8 July 2013

Business headlines: Yahoo; Ocado; RBS; Nicole Farhi; Dwell; Bebo; Royal Mail; Uniqlo

Yahoo & acquisition
Moviemaking app Qwiki is Yahoo’s latest attempt to turn around its fortunes. The app, which allows users to turn photos, music and videos into short movies automatically, is the most recent in a line of acquisitions, including Alike, Stamped, Snip.it and Summly, driven by Chief Executive Marissa Meyer. The deal was reportedly valued to be between $40m and $50m.

Ocado & loss
Although Ocado has not made a pre-tax profit since it was set up in 2000, its losses are widening despite increasing sales. Average order sizes are up 1.6% to over £114, but the firm is incurring higher costs apparently due to its distribution deal with supermarket chain Morrisons. Ocado will provide logistical support to Morrisons online grocery service to be launched in January 2014.

RBS & review
Tough restrictions on lending has meant that many small and medium enterprises have missed out on loans from the Royal Bank of Scotland, but the 81% government-owned bank has recently ‘found’ £20bn that could be lent to UK businesses. Despite RBS accessing the government’s Funding for Lending scheme, the bank’s net lending fell by £1.6bn in the first quarter of 2013. It has now launched an independent review, focused on the steps it can take to support small businesses in the future.

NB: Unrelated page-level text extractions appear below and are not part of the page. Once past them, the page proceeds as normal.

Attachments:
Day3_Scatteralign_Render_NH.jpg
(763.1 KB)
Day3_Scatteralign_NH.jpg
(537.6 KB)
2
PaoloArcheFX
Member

Nicole Farhi & administration
The upmarket fashion and homewares retailer Nicole Farhi, and sister company to French Connection, has gone into administration. Despite the business being a powerful retail brand, rising costs and the decline in high street spend has taken its toll. Customers with gift vouchers will still be able to use them and those who wish to exchange goods are advised to do so as soon as possible. No refunds will be given.

Dwell & reopening
The furniture retailer chain, Dwell, has been bought out of administration by the business’s co-founder Aamir Ahmad. Despite having left the business last year Mr. Ahmad has promised to save stores and jobs, help customers who have outstanding orders and renew suppliers’ faith in the Dwell brand. Three sites in London will reopen on Saturday, as well as the branch at Essex's Lakeside shopping centre and a store in Manchester.

Bebo & sale
The social network site, Bebo, very popular amongst teenagers in the early 2000s, is set to be relaunched by one of its co-founders, who recently bought the company at auction for $1m. The business was sold to AOL in 2008 for $850m, but lack of investment by the new owners and subsequent dwindling user numbers led to it being sold on for just $10m to Criterion Capital and a consortium of individual investors. Disputes led to Bebo seeking bankruptcy protection and being auctioned off. The site will be reinvented and relaunched by the founders’ other personal incubator business Monkey Inferno.

Royal Mail & rejection
A deal offered by the Royal Mail to its workers of a three-year pay rise of 8.6% and bonuses has been rejected by the Communication Workers Union (CWU), The main union body dismissed the offer as ‘a sweetener’ designed to cover up damaging changes to pensions and workplace uncertainty amid plans that the government has to sell the operator to the private sector. The CWU warned that industrial conflict was inevitable if the union did not get the assurances it wanted.

Uniqlo owner & rise
Uniqlo owner, Fast Retailing has announced that same-store sales in June this year are 20.5% higher than the same time last year. Total sales were up 24.6% indicating that Japan’s consumer confidence has improved. Uniqlo now makes most of its earnings from sales in Japan whose economy had, for more than a decade, been mired in deflation.